Okay. -- sorry, go ahead.
And what you'll see is, maybe, a bit of a jump here in 2018, so it would be more of our focus on the BOXX where that capital spending increases somewhat and then taking a closer look at some of our assets and making some minor refurb adjustments to put those assets to work as well.
Okay. So then should we -- for 2018 as a whole, should we still think about you guys targeting a net CapEx budget as 0? Or do we think there might be a kind of a bit of an outflow in the back half of the year?

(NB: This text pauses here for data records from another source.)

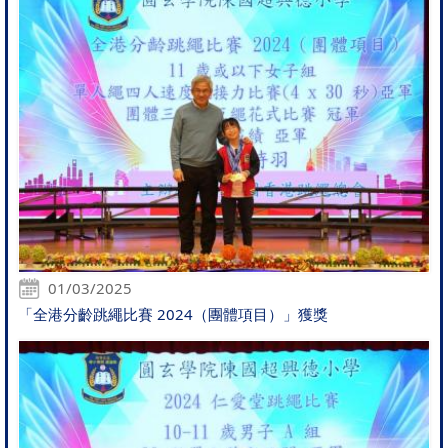
01/03/2025
「全港分齡跳繩比賽 2024（團體項目）」獲獎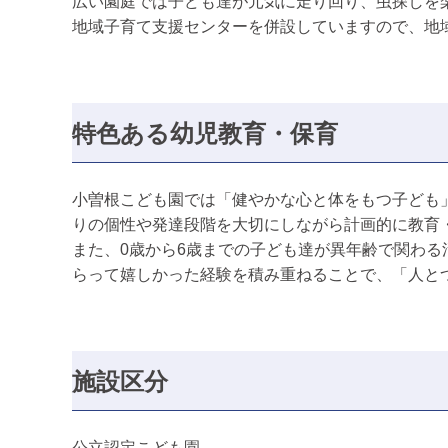
広い園庭では子ども達が元気に走り回り、虫探しを
地域子育て支援センターを併設していますので、地
特色ある幼児教育・保育
小曽根こども園では「健やかな心と体をもつ子ども
りの個性や発達段階を大切にしながら計画的に教育
また、0歳から6歳までの子ども達が異年齢で関わ
らって嬉しかった経験を積み重ねることで、「人と
施設区分
公立認定こども園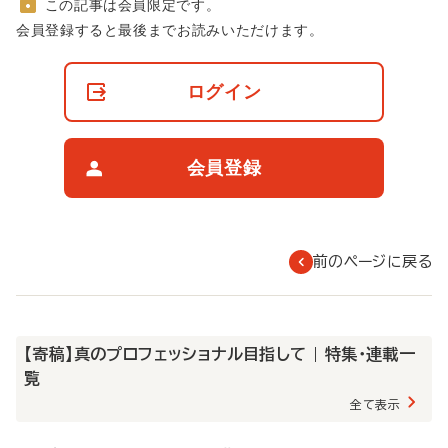
この記事は会員限定です。
非
会員登録すると最後までお読みいただけます。
会
員
の
ログイン
閲
覧
制
限
会員登録
に
つ
い
て
前のページに戻る
【寄稿】真のプロフェッショナル目指して | 特集・連載一
覧
全て表示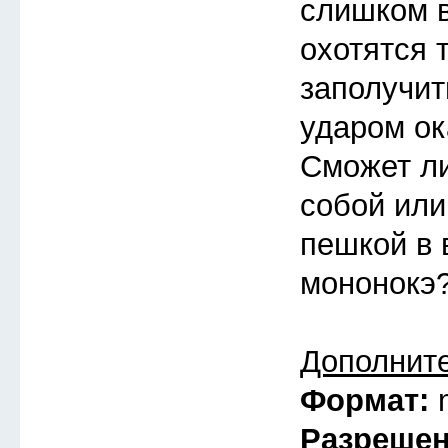
слишком в
охотятся 
заполучит
ударом ок
Сможет ли
собой или
пешкой в 
мононокэ
Дополнит
Формат:
Разреше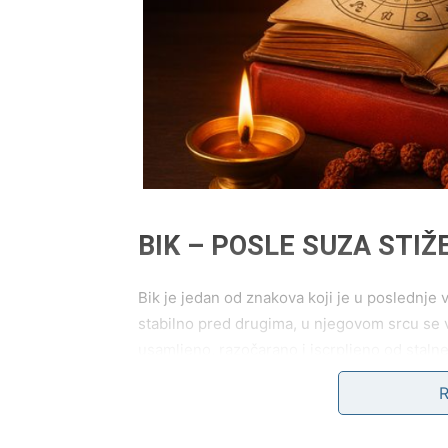
BIK – POSLE SUZA STIŽ
Bik je jedan od znakova koji je u poslednje
stabilno pred drugima, u njegovom srcu se v
usamljeno, razočarano i iscrpljeno od stalne 
neki čak i u sebe.
Međutim, univerzum sada menja pravila igre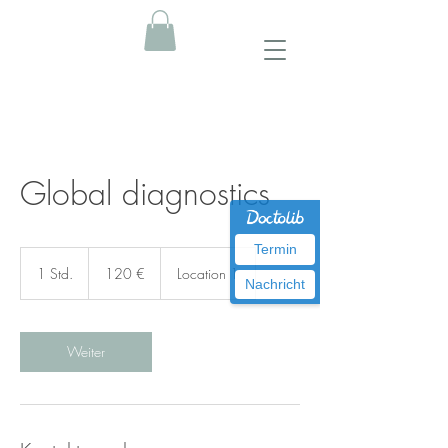
Global diagnostics
Termin
120
Euro
1 Std.
1
120 €
Location 1
Nachricht
S
t
d
Weiter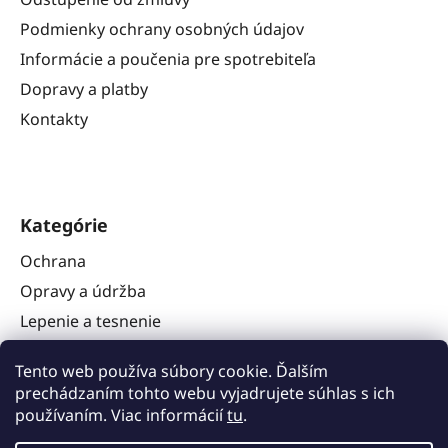
Podmienky ochrany osobných údajov
Informácie a poučenia pre spotrebiteľa
Dopravy a platby
Kontakty
Kategórie
Ochrana
Opravy a údržba
Lepenie a tesnenie
Náradie
Tento web používa súbory cookie. Ďalším
Stavba karavanov
prechádzaním tohto webu vyjadrujete súhlas s ich
Ostatné
používaním. Viac informácií
tu
.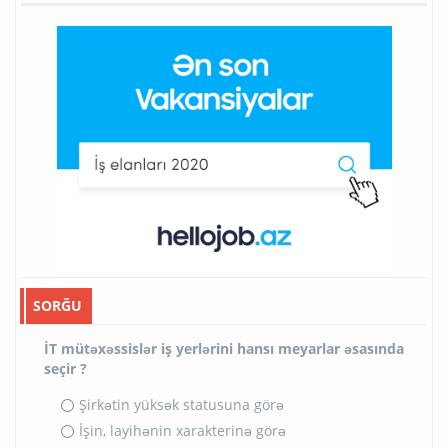
SORĞU
İT mütəxəssislər iş yerlərini hansı meyarlar əsasında
seçir ?
Şirkətin yüksək statusuna görə
İşin, layihənin xarakterinə görə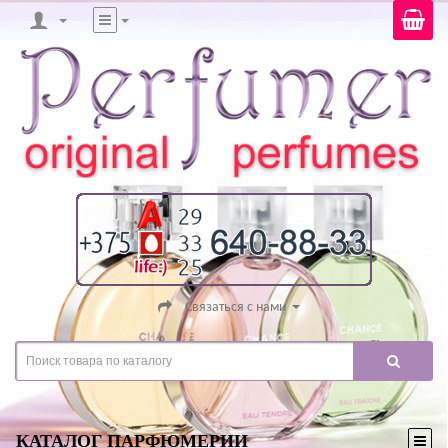
Связаться с нами
КАТАЛОГ ПАРФЮМЕРИИ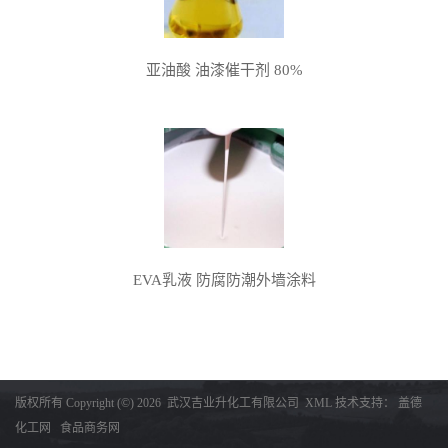
亚油酸 油漆催干剂 80%
EVA乳液 防腐防潮外墙涂料
版权所有 Copyright (©) 2026
武汉吉业升化工有限公司
XML
技术支持：
盖德
化工网
食品商务网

Well, I would estimate, it's going to be close to 0 even with increased spending because we are continuing to rationalize some of the Workforce fleet that we believe there is an overcapacity and our visibility for some time for the high-density format of remote housing, and we're finding opportunities to sell that into more remote markets, et cetera. So as we free up that capital, that offsets our outflow on CapEx. So current visibility, Toby, you being here, 0 net CapEx.
Yes, that's right.
Thank you. Ladies and gentlemen, this concludes today's question-and-answer session. I would like to turn the call back to Trevor Haynes, President and CEO for any closing remarks.
Thank you, and thank you all for taking the time to listen in today.
Ladies and gentlemen, thank you for participating in today's conference. This concludes today's program, and you may now disconnect. Everyone, have a great day.